[Task material Boundary: Start]

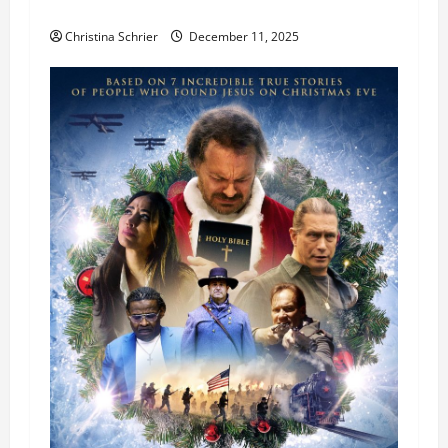
Theater Star—Or Did It?
Christina Schrier
December 11, 2025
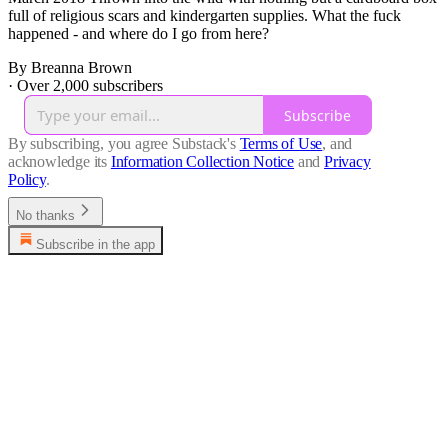
full of religious scars and kindergarten supplies. What the fuck
happened - and where do I go from here?
By Breanna Brown
·
Over 2,000 subscribers
Subscribe
By subscribing, you agree Substack's
Terms of Use
, and
acknowledge its
Information Collection Notice
and
Privacy
Policy
.
No thanks
Subscribe in the app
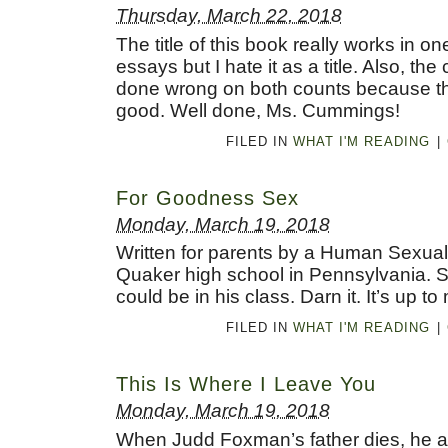
Thursday, March 22, 2018
The title of this book really works in 
essays but I hate it as a title. Also, th
done wrong on both counts because th
good. Well done, Ms. Cummings!
FILED IN
WHAT I'M READING
|
For Goodness Sex
Monday, March 19, 2018
Written for parents by a Human Sexuali
Quaker high school in Pennsylvania. S
could be in his class. Darn it. It’s up to
FILED IN
WHAT I'M READING
|
This Is Where I Leave You
Monday, March 19, 2018
When Judd Foxman’s father dies, he a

[Task material Boundary: End]

To do:
For this exercise, transcribe exactly the part of the records above that opens with the line containing "Information Collection Notice" and closes with the one containing "Quaker high school in Pennsylvania. S". Pictures are not part of the copy.

Solution for this task:
Information Collection Notice
and
Privacy
Policy
.
No thanks
Subscribe in the app
Thursday, March 22, 2018
The title of this book really works in 
essays but I hate it as a title. Also, th
done wrong on both counts because th
good. Well done, Ms. Cummings!
FILED IN
WHAT I'M READING
|
For Goodness Sex
Monday, March 19, 2018
Written for parents by a Human Sexuali
Quaker high school in Pennsylvania. S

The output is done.